Jusqu’en 1692, il n’y avait rien ici. C’était un plateau aride qu’on appelait plateau des Mille vents », explique Isabelle Fouilloy-Julien, administratrice du Fort de Mont-Dauphin depuis 2017. La forteresse, qui abrite également un village, a été érigée en 1693, comme fortification défensive à une époque où « Louis XIV était alors en guerre contre à peu près toute l’Europe », résume Isabelle Fouilloy-Julien. Le roi affronte notamment le Duc de Savoie qui, durant l’été 1692, remonte depuis la vallée de l’Ubaye, pille Guillestre, Embrun et Gap, avant de reculer avec l’arrivée de l’hiver. Le site trône sur un promontoire rocheux, à 1 050 m d’altitude, au croisement des vallées du Guil et de la Durance. Il offre une vue spectaculaire à 360° sur le cirque montagneux formé par les sommets des Écrins et du Queyras.
Venu la même année pour inspecter et renforcer les défenses du secteur afin d’éviter de nouvelles incursions, Vauban découvre l’emplacement. « Et il se dit : c’est la meilleure place du monde », raconte Isabelle Fouilloy-Julien. Le projet d’établir un fort convainc le roi et le premier coup de pioche est donné dès mars 1693. Vauban, ingénieur et architecte militaire, ne se contente pas d’ériger une citadelle : il décide également d’y intégrer un village, qui compte aujourd’hui 154 habitants. « Il veut concevoir une place forte mêlant civils et militaires, en se disant “On est loin de tout, dans une région rude, les militaires vont s’ennuyer et déserter”. Il conçoit donc un îlot de village au centre. »
Les militaires y installent leurs familles ou épousent des jeunes femmes du pays. Malgré tout, il reste difficile de convaincre des habitants de venir s’y établir. « Les premiers à s’installer sont des marchands et des artisans qui souhaitent faire commerce avec l’armée. On leur donne un terrain et on les exempte un temps d’impôts », retrace Isabelle Fouilloy-Julien, elle-même descendante d’une de ces familles venues s’installer.
Le fort perd son intérêt militaire avec le temps et rejoint le réseau des monuments nationaux en 1966, avant d’être transféré au ministère de la Culture en 1980. Plusieurs villes possédant des fortifications de Vauban se regroupent alors au sein du « Réseau des sites majeurs de Vauban », créé en 2005 pour porter une candidature commune à l’Unesco. « On voulait que le dossier soit déposé en 2007 parce que c’était l’année anniversaire de la mort de Vauban, décédé en 1707, se rappelle Isabelle. On nous a dit “Vous êtes fous, un dossier, ça prend dix ans !” On l’a fait et en 2008, on a été inscrits. »
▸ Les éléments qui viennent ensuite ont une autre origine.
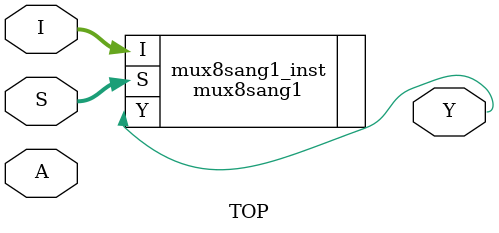
<source format=v>
`timescale 1ns / 1ps
module TOP(
   input A,
   input [9:0] I,
   input [3:0] S,
   output reg Y
);

reg [7:0] B;

hienthiled xuathienxenke2led_inst(
   .A(A),
   .B(B)
);

mux8sang1 mux8sang1_inst(
   .I(I),
   .S(S),
   .Y(Y)
);

endmodule




</source>
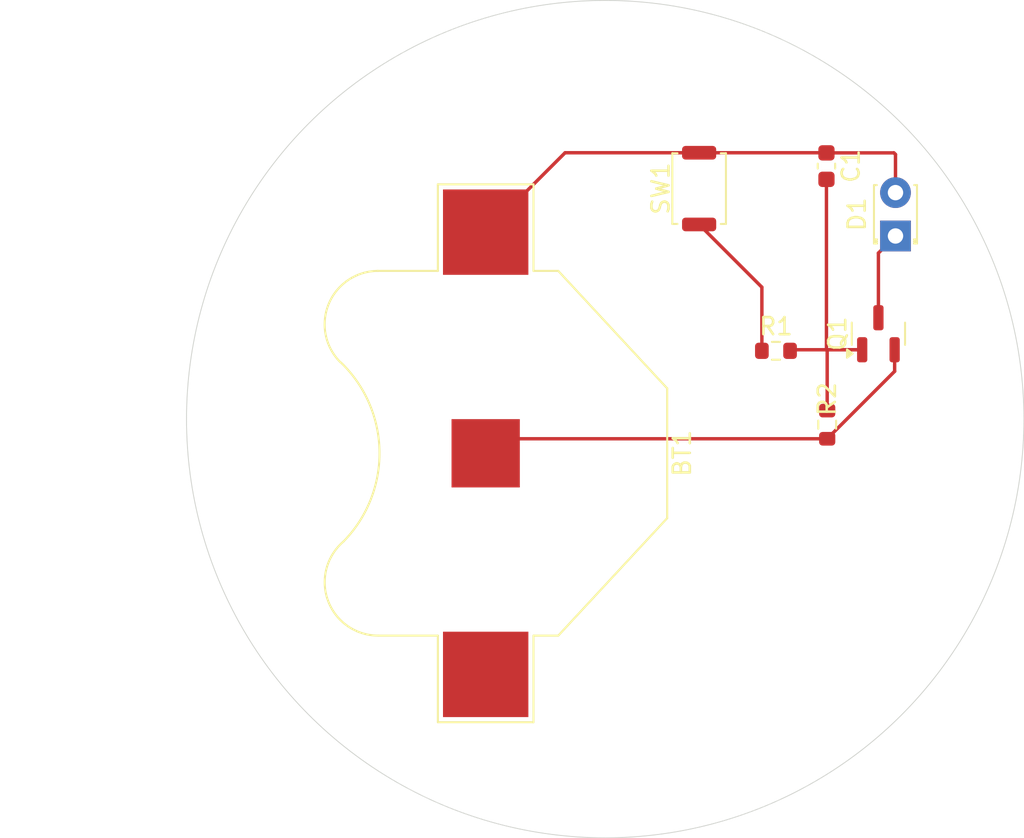
<source format=kicad_pcb>
(kicad_pcb
	(version 20240108)
	(generator "pcbnew")
	(generator_version "8.0")
	(general
		(thickness 1.6)
		(legacy_teardrops no)
	)
	(paper "A4")
	(layers
		(0 "F.Cu" signal)
		(31 "B.Cu" signal)
		(32 "B.Adhes" user "B.Adhesive")
		(33 "F.Adhes" user "F.Adhesive")
		(34 "B.Paste" user)
		(35 "F.Paste" user)
		(36 "B.SilkS" user "B.Silkscreen")
		(37 "F.SilkS" user "F.Silkscreen")
		(38 "B.Mask" user)
		(39 "F.Mask" user)
		(40 "Dwgs.User" user "User.Drawings")
		(41 "Cmts.User" user "User.Comments")
		(42 "Eco1.User" user "User.Eco1")
		(43 "Eco2.User" user "User.Eco2")
		(44 "Edge.Cuts" user)
		(45 "Margin" user)
		(46 "B.CrtYd" user "B.Courtyard")
		(47 "F.CrtYd" user "F.Courtyard")
		(48 "B.Fab" user)
		(49 "F.Fab" user)
		(50 "User.1" user)
		(51 "User.2" user)
		(52 "User.3" user)
		(53 "User.4" user)
		(54 "User.5" user)
		(55 "User.6" user)
		(56 "User.7" user)
		(57 "User.8" user)
		(58 "User.9" user)
	)
	(setup
		(pad_to_mask_clearance 0)
		(allow_soldermask_bridges_in_footprints no)
		(pcbplotparams
			(layerselection 0x00010fc_ffffffff)
			(plot_on_all_layers_selection 0x0000000_00000000)
			(disableapertmacros no)
			(usegerberextensions no)
			(usegerberattributes yes)
			(usegerberadvancedattributes yes)
			(creategerberjobfile yes)
			(dashed_line_dash_ratio 12.000000)
			(dashed_line_gap_ratio 3.000000)
			(svgprecision 4)
			(plotframeref no)
			(viasonmask no)
			(mode 1)
			(useauxorigin no)
			(hpglpennumber 1)
			(hpglpenspeed 20)
			(hpglpendiameter 15.000000)
			(pdf_front_fp_property_popups yes)
			(pdf_back_fp_property_popups yes)
			(dxfpolygonmode yes)
			(dxfimperialunits yes)
			(dxfusepcbnewfont yes)
			(psnegative no)
			(psa4output no)
			(plotreference yes)
			(plotvalue yes)
			(plotfptext yes)
			(plotinvisibletext no)
			(sketchpadsonfab no)
			(subtractmaskfromsilk no)
			(outputformat 1)
			(mirror no)
			(drillshape 1)
			(scaleselection 1)
			(outputdirectory "")
		)
	)
	(net 0 "")
	(net 1 "Net-(BT1-+)")
	(net 2 "Net-(BT1--)")
	(net 3 "Net-(Q1-G)")
	(net 4 "Net-(D1-K)")
	(net 5 "Net-(R1-Pad1)")
	(footprint "Resistor_SMD:R_0603_1608Metric" (layer "F.Cu") (at 143.5 70.825 -90))
	(footprint "Battery:BatteryHolder_Multicomp_BC-2001_1x2032" (layer "F.Cu") (at 123.5 72.5 90))
	(footprint "LED_THT:LED_D1.8mm_W3.3mm_H2.4mm" (layer "F.Cu") (at 147.5 59.775 90))
	(footprint "Capacitor_SMD:C_0603_1608Metric" (layer "F.Cu") (at 143.456658 55.682137 -90))
	(footprint "Package_TO_SOT_SMD:SOT-23" (layer "F.Cu") (at 146.5 65.5 90))
	(footprint "Resistor_SMD:R_0603_1608Metric" (layer "F.Cu") (at 140.5 66.5))
	(footprint "Button_Switch_SMD:SW_Push_SPST_NO_Alps_SKRK" (layer "F.Cu") (at 136 57 90))
	(gr_circle
		(center 130.5 70.5)
		(end 153.5 79)
		(stroke
			(width 0.05)
			(type default)
		)
		(fill none)
		(layer "Edge.Cuts")
		(uuid "fbe225c7-cd1b-4119-93ae-5b9460661d69")
	)
	(segment
		(start 128.15 54.9)
		(end 123.5 59.55)
		(width 0.2)
		(layer "F.Cu")
		(net 1)
		(uuid "042b956f-17b2-43cd-b621-97ab823a972f")
	)
	(segment
		(start 136 54.9)
		(end 128.15 54.9)
		(width 0.2)
		(layer "F.Cu")
		(net 1)
		(uuid "1915e0ef-c640-48b6-b99c-fec3be42a35c")
	)
	(segment
		(start 147.5 55)
		(end 147.5 57.235)
		(width 0.2)
		(layer "F.Cu")
		(net 1)
		(uuid "29fb620c-cf36-40a5-beea-447b829ef3d1")
	)
	(segment
		(start 136 54.9)
		(end 143.449521 54.9)
		(width 0.2)
		(layer "F.Cu")
		(net 1)
		(uuid "2fadd4b0-336c-41c2-b724-fd8baeccdcfd")
	)
	(segment
		(start 147.407137 54.907137)
		(end 147.5 55)
		(width 0.2)
		(layer "F.Cu")
		(net 1)
		(uuid "b38554c9-3482-4a8b-b914-ee567cd9a00d")
	)
	(segment
		(start 143.449521 54.9)
		(end 143.456658 54.907137)
		(width 0.2)
		(layer "F.Cu")
		(net 1)
		(uuid "c8336168-516b-4b97-8c8e-353f20dd3fe7")
	)
	(segment
		(start 143.456658 54.907137)
		(end 147.407137 54.907137)
		(width 0.2)
		(layer "F.Cu")
		(net 1)
		(uuid "d29510ba-9be0-4458-8bbb-5afac561970e")
	)
	(segment
		(start 147.45 67.7)
		(end 143.5 71.65)
		(width 0.2)
		(layer "F.Cu")
		(net 2)
		(uuid "3b08a53f-a18c-4f5b-99be-0c05f31fe6d5")
	)
	(segment
		(start 147.45 66.4375)
		(end 147.45 67.7)
		(width 0.2)
		(layer "F.Cu")
		(net 2)
		(uuid "a655584b-0bf4-47d1-a1f8-d849666873fb")
	)
	(segment
		(start 143.5 71.65)
		(end 124.35 71.65)
		(width 0.2)
		(layer "F.Cu")
		(net 2)
		(uuid "c6ad23df-2768-409b-8540-1a9713ca9726")
	)
	(segment
		(start 124.35 71.65)
		(end 123.5 72.5)
		(width 0.2)
		(layer "F.Cu")
		(net 2)
		(uuid "eac90113-7b8e-478a-b5c1-240914db49c9")
	)
	(segment
		(start 143.475816 66.4375)
		(end 143.456658 66.456658)
		(width 0.2)
		(layer "F.Cu")
		(net 3)
		(uuid "41186cf7-5f47-4065-b359-442c91b2593c")
	)
	(segment
		(start 141.3875 66.4375)
		(end 141.325 66.5)
		(width 0.2)
		(layer "F.Cu")
		(net 3)
		(uuid "4722d3a5-7912-45a5-a197-4a4e752066aa")
	)
	(segment
		(start 143.456658 66.456658)
		(end 143.5 66.5)
		(width 0.2)
		(layer "F.Cu")
		(net 3)
		(uuid "5e6f3e68-0216-4dc3-9f1c-6f7decc1589e")
	)
	(segment
		(start 145.55 66.4375)
		(end 143.475816 66.4375)
		(width 0.2)
		(layer "F.Cu")
		(net 3)
		(uuid "712197a0-5f3e-46c2-83fb-09bd4b42edd6")
	)
	(segment
		(start 143.5 70)
		(end 143.5 66.5)
		(width 0.2)
		(layer "F.Cu")
		(net 3)
		(uuid "a8292e64-ab13-4e7c-a7db-9b3d9140b9a8")
	)
	(segment
		(start 145.55 66.4375)
		(end 141.3875 66.4375)
		(width 0.2)
		(layer "F.Cu")
		(net 3)
		(uuid "dcf930bf-d418-4c62-9777-96b163cbb72b")
	)
	(segment
		(start 143.456658 56.457137)
		(end 143.456658 66.456658)
		(width 0.2)
		(layer "F.Cu")
		(net 3)
		(uuid "faf312da-c409-45b2-baac-26c45758bc14")
	)
	(segment
		(start 146.5 60.775)
		(end 147.5 59.775)
		(width 0.2)
		(layer "F.Cu")
		(net 4)
		(uuid "1548c78b-ac2e-4fa2-8027-ecb57ded349a")
	)
	(segment
		(start 146.5 64.5625)
		(end 146.5 60.775)
		(width 0.2)
		(layer "F.Cu")
		(net 4)
		(uuid "59b86b80-d308-47d0-a7b2-5bf379b9a5d9")
	)
	(segment
		(start 139.675 62.775)
		(end 139.675 66.5)
		(width 0.2)
		(layer "F.Cu")
		(net 5)
		(uuid "6cd68379-4ac1-4715-91c8-3824df1bfe32")
	)
	(segment
		(start 136 59.1)
		(end 139.675 62.775)
		(width 0.2)
		(layer "F.Cu")
		(net 5)
		(uuid "c192bb3a-4882-431d-9c04-cf2e10d8b4fa")
	)
)

</source>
Aujourd’hui, les fortifications de Vauban constituent un bien inscrit en série au patrimoine mondial. Mont-Dauphin et Briançon, dans les Hautes-Alpes, figurent aux côtés de dix autres sites majeurs comme des citadelles d’Arras et de Neuf-Brisach, en Alsace.
Selon Isabelle Fouilloy-Julien, cette inscription a renforcé la visibilité de Mont-Dauphin. Le site accueille en moyenne 120 000 visiteurs par an. Elle a aussi favorisé le travail en réseau entre les différents sites Vauban, permettant la création d’expositions communes ou itinérantes.
Pour autant, alors que les forteresses royales du Languedoc viennent à leur tour d’être inscrites au patrimoine mondial, l’administratrice souligne que cette reconnaissance ne garantit pas automatiquement des retombées positives : « Je ne sais pas comment ça se passera pour le Languedoc, mais ici, on a la chance d’avoir un patrimoine unique, deux sites Unesco et on ne s’en empare pas ! La preuve, les premiers panneaux “Unesco“, sont au pied du fort, pas 50 km à la ronde ! On ne voit pas le patrimoine comme un levier économique à l’année. » Malgré cette consécration internationale, Isabelle Fouilloy-Julien estime que le patrimoine reste insuffisamment valorisé : « Des études socio-économiques démontrent qu’un euro dépensé dans le patrimoine, c’est 19 euros de retombées. On est ouvert toute l’année, le ski, c’est quatre mois par an ! J’aimerais qu’on comprenne qu’on est complémentaires et pas concurrents ».